_RECORDS TO PROCESS_
◆ ◆ ◆ ◆

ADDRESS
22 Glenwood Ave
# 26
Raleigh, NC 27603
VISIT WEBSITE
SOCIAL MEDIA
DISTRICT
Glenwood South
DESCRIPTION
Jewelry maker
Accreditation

◆ ◆ ◆ ◆

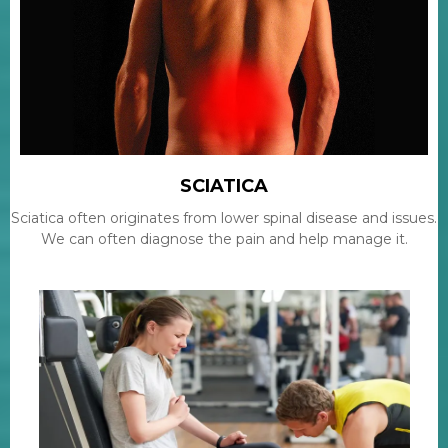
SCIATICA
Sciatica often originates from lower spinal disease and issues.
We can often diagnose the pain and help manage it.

◆ ◆ ◆ ◆

_DIRECTIVE_
Pull out each line from the items above that contains the string "often", and match its case exactly.

_RESULT_
Sciatica often originates from lower spinal disease and issues.
We can often diagnose the pain and help manage it.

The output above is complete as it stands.